>By The Common Man
The Common Man has forever been fascinated with Chuck Knoblauch, so when Craig Calcaterra asked readers to identify the most hated player in each team’s history, TCM immediately went to Knobby as his default answer. Knoblauch came up for the Twins in 1991, finally providing the Twins with solidity at the position for the first time since 1985. He won the Rookie of the Year Award, and even excelled in the postseason, hitting .326 with 8 runs scored. Knoblauch would quickly become a fan favorite for his small stature, obvious hustle, and his excellent play. He was essentially David Eckstein’s much, much better older brother.
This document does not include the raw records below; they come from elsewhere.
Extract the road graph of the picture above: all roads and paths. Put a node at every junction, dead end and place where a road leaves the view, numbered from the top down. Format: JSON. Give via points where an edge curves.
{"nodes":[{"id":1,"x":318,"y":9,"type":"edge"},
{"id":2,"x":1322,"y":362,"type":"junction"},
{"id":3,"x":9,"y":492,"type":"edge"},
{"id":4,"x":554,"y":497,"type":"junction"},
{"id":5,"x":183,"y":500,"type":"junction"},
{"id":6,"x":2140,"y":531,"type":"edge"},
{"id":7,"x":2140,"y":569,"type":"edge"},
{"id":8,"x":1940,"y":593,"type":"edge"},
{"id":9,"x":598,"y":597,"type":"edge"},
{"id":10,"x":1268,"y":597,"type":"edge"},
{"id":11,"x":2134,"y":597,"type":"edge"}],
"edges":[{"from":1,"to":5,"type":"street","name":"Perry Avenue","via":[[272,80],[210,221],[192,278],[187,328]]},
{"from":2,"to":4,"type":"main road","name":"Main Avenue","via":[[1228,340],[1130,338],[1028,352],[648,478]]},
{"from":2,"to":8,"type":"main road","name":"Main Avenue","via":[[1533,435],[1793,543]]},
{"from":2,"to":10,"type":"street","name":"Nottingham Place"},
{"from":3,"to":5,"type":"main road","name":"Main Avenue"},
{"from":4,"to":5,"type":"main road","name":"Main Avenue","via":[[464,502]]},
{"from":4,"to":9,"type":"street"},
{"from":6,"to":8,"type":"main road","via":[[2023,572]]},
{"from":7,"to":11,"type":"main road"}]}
The Twins rewarded an incredible 15.3 WAR run from 1995-1996 with a five year contract extension for around $30 million, making him one of the highest paid players in the game. But before the end of August of 1997, less than a season into the new deal, Knoblauch expressed his frustration with the Twins and “requested” to be traded to another club, with the Yankees on the top of his wish list. There was a competing offer from the Indians that reportedly would have netted the Twins Chad Ogea, Steve Karsay, and Enrique Wilson, but thankfully the Twins didn’t bite. Instead, Knoblauch got his wish and was shipped to the Bombers for Eric Milton, Christian Guzman, Brian Buchanan, and $3 million.
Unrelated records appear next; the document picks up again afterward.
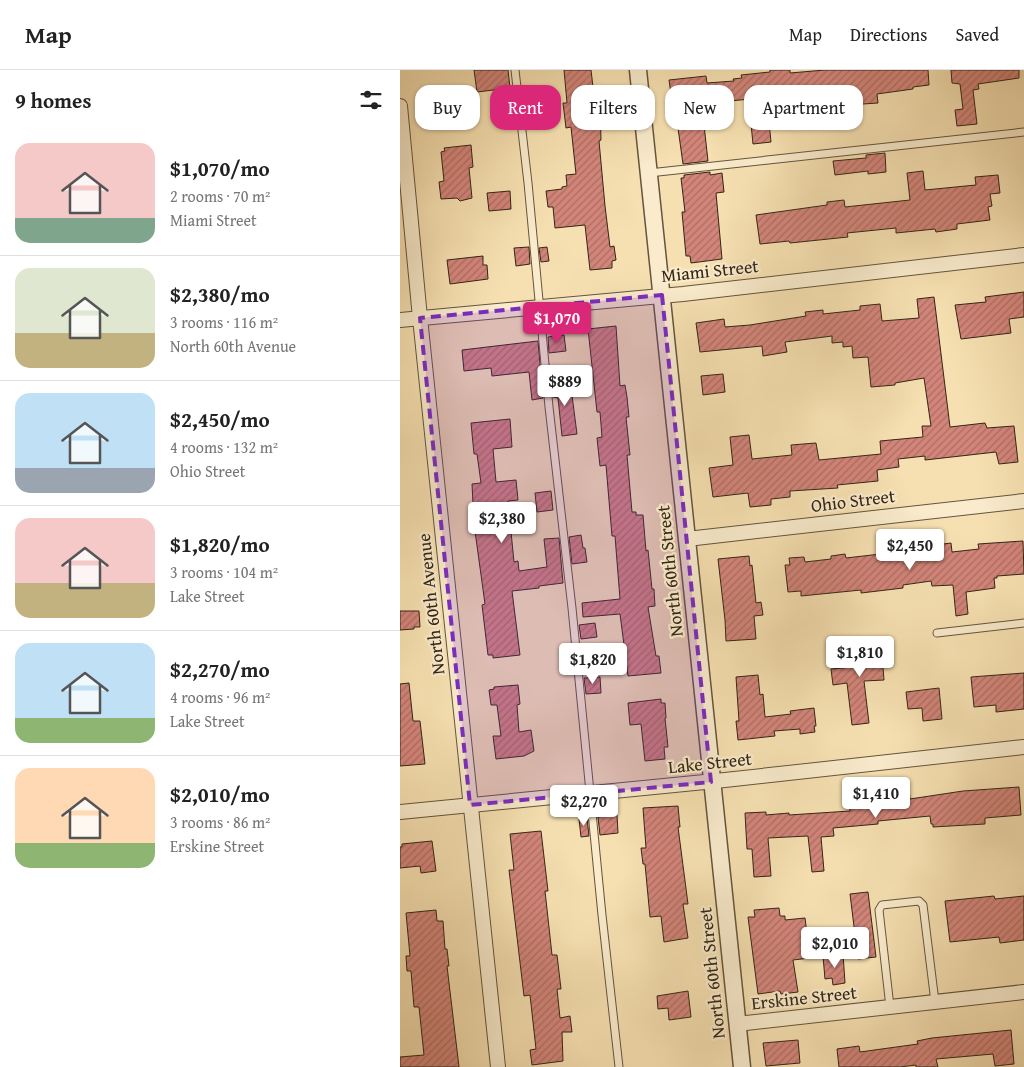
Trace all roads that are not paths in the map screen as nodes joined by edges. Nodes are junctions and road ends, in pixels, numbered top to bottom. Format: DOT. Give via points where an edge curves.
graph roads {
  1 [pos="515,70"];
  2 [pos="638,70"];
  3 [pos="400,106"];
  4 [pos="1024,132"];
  5 [pos="649,173"];
  6 [pos="1024,255"];
  7 [pos="662,295"];
  8 [pos="540,307"];
  9 [pos="420,318"];
  10 [pos="400,320"];
  11 [pos="1024,501"];
  12 [pos="687,539"];
  13 [pos="1024,623"];
  14 [pos="937,633"];
  15 [pos="1024,747"];
  16 [pos="711,782"];
  17 [pos="591,794"];
  18 [pos="470,805"];
  19 [pos="400,812"];
  20 [pos="1024,992"];
  21 [pos="934,1002"];
  22 [pos="890,1007"];
  23 [pos="737,1024"];
  24 [pos="498,1067"];
  25 [pos="619,1067"];
  26 [pos="742,1067"];
  1 -- 8 [label="lane"];
  2 -- 5 [label="street, North 60th Street"];
  3 -- 9 [label="street, North 60th Avenue"];
  4 -- 5 [label="lane"];
  5 -- 7 [label="street, North 60th Street"];
  6 -- 7 [label="street, Miami Street"];
  7 -- 8 [label="street, Miami Street"];
  7 -- 12 [label="street, North 60th Street"];
  8 -- 9 [label="street, Miami Street"];
  8 -- 17 [label="lane"];
  9 -- 10 [label="street, Miami Street"];
  9 -- 18 [label="street, North 60th Avenue"];
  11 -- 12 [label="street, Ohio Street"];
  12 -- 16 [label="street, North 60th Street"];
  13 -- 14 [label="lane"];
  15 -- 16 [label="street, Lake Street"];
  16 -- 17 [label="street, Lake Street"];
  16 -- 23 [label="street, North 60th Street"];
  17 -- 18 [label="street, Lake Street"];
  17 -- 25 [label="lane"];
  18 -- 19 [label="street, Lake Street"];
  18 -- 24 [label="street, North 60th Avenue"];
  20 -- 21 [label="street, Erskine Street"];
  21 -- 22 [label="street, Erskine Street"];
  21 -- 22 [label="lane" via="923,905 919,901 882,905 879,910"];
  22 -- 23 [label="street, Erskine Street"];
  23 -- 26 [label="street, North 60th Street"];
}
Twins fans, naturally, didn’t take Knoblauch’s departure well, booing him lustily whenever the Yankees came to town, and showering him with batteries and other trash when he tried to play leftfield in 2001. It’s likely there is no more hated figure in Twins history.
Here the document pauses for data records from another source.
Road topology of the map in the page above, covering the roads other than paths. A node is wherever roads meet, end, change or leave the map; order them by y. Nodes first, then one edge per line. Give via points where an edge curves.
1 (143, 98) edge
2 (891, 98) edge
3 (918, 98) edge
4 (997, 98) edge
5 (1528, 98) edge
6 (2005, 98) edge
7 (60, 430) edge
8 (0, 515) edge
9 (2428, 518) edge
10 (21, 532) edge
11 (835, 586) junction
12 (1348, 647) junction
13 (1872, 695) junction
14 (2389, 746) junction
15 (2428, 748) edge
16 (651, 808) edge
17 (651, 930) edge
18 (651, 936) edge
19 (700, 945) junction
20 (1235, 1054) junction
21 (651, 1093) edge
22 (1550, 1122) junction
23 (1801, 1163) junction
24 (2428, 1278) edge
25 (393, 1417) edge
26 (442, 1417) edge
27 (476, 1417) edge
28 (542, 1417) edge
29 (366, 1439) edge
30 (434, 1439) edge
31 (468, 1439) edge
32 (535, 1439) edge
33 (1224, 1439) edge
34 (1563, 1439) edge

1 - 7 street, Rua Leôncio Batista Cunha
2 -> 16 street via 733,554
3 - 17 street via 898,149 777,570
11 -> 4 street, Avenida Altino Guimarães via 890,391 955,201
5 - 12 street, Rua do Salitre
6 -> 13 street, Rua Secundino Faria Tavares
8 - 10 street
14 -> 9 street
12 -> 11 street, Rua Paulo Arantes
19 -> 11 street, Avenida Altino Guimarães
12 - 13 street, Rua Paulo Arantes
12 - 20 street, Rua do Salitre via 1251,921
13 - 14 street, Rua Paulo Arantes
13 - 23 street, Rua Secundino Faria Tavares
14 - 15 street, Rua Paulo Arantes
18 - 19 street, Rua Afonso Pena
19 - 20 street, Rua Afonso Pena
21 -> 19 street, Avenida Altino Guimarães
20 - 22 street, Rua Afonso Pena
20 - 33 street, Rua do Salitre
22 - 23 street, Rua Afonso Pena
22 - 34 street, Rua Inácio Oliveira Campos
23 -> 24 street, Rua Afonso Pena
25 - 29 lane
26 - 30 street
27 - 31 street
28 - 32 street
|Chuck Knoblauch’s Family Tree|
Knoblauch begat Milton, Guzman, and Buchanan. Milton begat Carlos Silva, Nick Punto and Bobby Korecky in a trade with the Phillies. Buchanan netted Jason Bartlett in a trade with the Padres. And when Guzman left at the end of the 2004 season, the Twins took Brian Duensing with their compensation pick between rounds one and two. Bartlett was packaged with Matt Garza and Eduardo Morlan to pick up Brendan Harris, Jason Pridie, and Delmon Young. And Harris was paired with JJ Hardy to acquire Jim Hoey and Brett Jacobson this past offseason. Meanwhile, the Twins took prospect Shooter Hunt in between the first and second rounds after losing Silva to free agency.
In all, the Twins traded four seasons of controlling Knoblauch, who earned an additional $24 million and contributed 6.6 WAR over the course of the deal, for roughly 42 seasons of team control (at the Major League level only) of 14 players. And for the 43.6 WAR those players have contributed over the past 13 seasons, the Twins have paid $52.7 million, minus the $3 million they received in the original Knoblauch deal from the Yankees. Not a bad haul. And keep in mind that Duensing, Young, and Hoey are all still actively contributing value and may even lead to more additions to the Knoblauch family tree. So while Knoblauch’s post-Twins career has been pretty embarassing and he seems like a bit of a schmuck, maybe we should send him a collective thank you note anyway for helping to lay the foundation for several excellent Twins squads in the ensuing years.